Despite the prevailing inflationary pressures and growing market concerns, one of the country’s biggest retailers, OK Zimbabwe, says it is still recording real growth as evidenced by the difference between its revenue growth and its internal inflation.
Presenting OK Zimbabwe’s results for the half-year ended September 30, 2018, chief executive officer Alex Siyavora, said revenue for the period under review had grown by 23,2 percent to $330,1 million, a growth above official inflation rate of 5,39 percent as well as internal inflation of 12,1 percent.
The retailer also managed to grow its earnings with profit before tax amounting to $11,6 million, up 64,8 percent from $7,0 million, while profit after tax increased by 66,3 percent to $8,4 million from $5,1 million in the comparative period.
Attributable earnings per share for the period was 0,71 cents up 61,4 percent from 0,44 cents achieved in the comparable period.
In line with its dividend policy of paying at least 50 percent of earnings, the retail giant paid a dividend per share of 0,35 cents, up 75 percent from prior year.
The company closed the period with a cash pile of $33,7 million ($12,1 million prior year) which management said will be used to boost its stocks which were depleting at some point.
Still recording real growth
“While there was inflation, consumption levels increased, and some businesses experienced real growth, and I think we will show in our numbers an element of real growth,” said Siyavora.
“The growth rate is very real, our measure of inflation at the point of procurement, which goes through in sales is 12,1 average for the period, so it (inflation) could be say 23,2 percent (revenue growth) minus 12,1 percent (internal inflation) and that (the difference) amounts to real growth,” Siyavora said.
He said the retailer had “also seen physical movement of volumes in our shops,” more than what was moved for the comparative prior year.
Part of the revenue growth was also on the back of opening of new stores and space expansion at several outlets, said Siyavora.
Like for like revenue growth was 20,1 percent meaning the remaining balance from overall revenue growth of 23,2 percent, was a result of the net increase in trading space by 1,735.
Additional trading space came from OK Glen View (920 square metres), OK Marondera (665 square metres) and Bon Marche Chisipite (150 square metres).
The retailer spent $7,5 million in the opening of a new store in Glen View as well as the acquisition of properties, refurbishment of stores and replacement of equipment.
Limited product supply
In terms of product supply, Siyavora said imports were limited as Statutory Instrument (S1) 122 of 2017 was still in force for the six months to September. He, however, said products supply was relatively consistent.

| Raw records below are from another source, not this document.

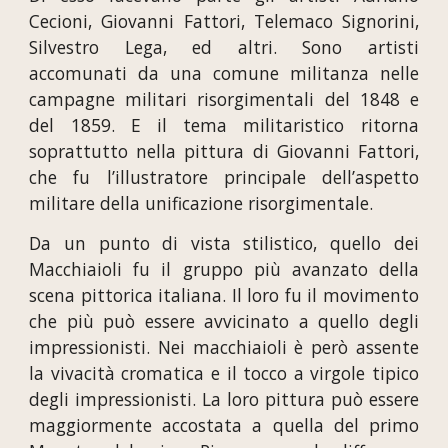
Cecioni, Giovanni Fattori, Telemaco Signorini,
Silvestro Lega, ed altri. Sono artisti
accomunati da una comune militanza nelle
campagne militari risorgimentali del 1848 e
del 1859. E il tema militaristico ritorna
soprattutto nella pittura di Giovanni Fattori,
che fu l’illustratore principale dell’aspetto
militare della unificazione risorgimentale.
Da un punto di vista stilistico, quello dei
Macchiaioli fu il gruppo più avanzato della
scena pittorica italiana. Il loro fu il movimento
che più può essere avvicinato a quello degli
impressionisti. Nei macchiaioli è però assente
la vivacità cromatica e il tocco a virgole tipico
degli impressionisti. La loro pittura può essere
maggiormente accostata a quella del primo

“Local supply is still hamstrung by outdated technology, lack and cost of capital as well as state and cost of utilities, inter alia,” said Siyavora.
He added that the retailer’s own brands contribution remains low as the local industry capacity utilisation remains low.

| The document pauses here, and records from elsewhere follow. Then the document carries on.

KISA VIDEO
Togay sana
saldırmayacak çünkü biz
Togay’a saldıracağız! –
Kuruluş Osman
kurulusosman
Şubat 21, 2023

He, however, said OK Zimbabwe’s stores were adequately stocked during the period to September, with the bulk of the products having been procured mostly from local suppliers, “although some imports remained necessary.”

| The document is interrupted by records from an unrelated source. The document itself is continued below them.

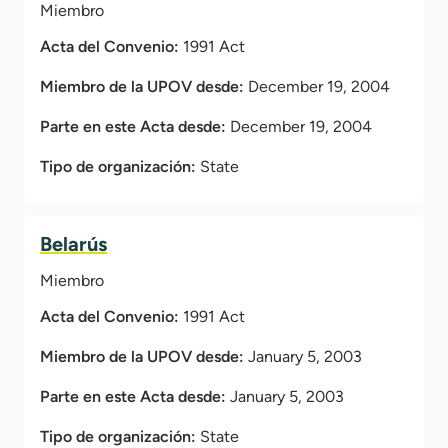
Miembro
Acta del Convenio:
1991 Act
Miembro de la UPOV desde:
December 19, 2004
Parte en este Acta desde:
December 19, 2004
Tipo de organización:
State
Belarús
Miembro
Acta del Convenio:
1991 Act
Miembro de la UPOV desde:
January 5, 2003
Parte en este Acta desde:
January 5, 2003
Tipo de organización:
State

Supplies, however, declined significantly during the first two weeks of October, but are slowly improving, the OK Zimbabwe boss said.
Imported products still expensive
Siyavora expects the relaxation of importation through S.I 237A will assist to further improve supplies and also bring stability to price movements.
He, however, said products availability and price stability is probably going to be slower than initially thought because while the ban was lifted, the duties were not removed.
“So that might slow the rate at which we restock and fill the pipeline,” he said.
He said one of the impediments to influx of imported products is that duty had remained in place making imported products expensive than local ones in US$ terms.
“What has tended to slow down the rate of imports is the fact that the duties are still in place, so the landing cost does not out compete the local suppliers.
“The structure for imports is you pay 40 percent duty, you pay surtax of 25 percent, then you pay VAT of 15 percent, so when you land that product its already very expensive.
“You take an example of cooking oil, when you bring a bottle of cooking oil, its costs will be higher than the selling price, which the processors are giving us at now,” said Siyavora.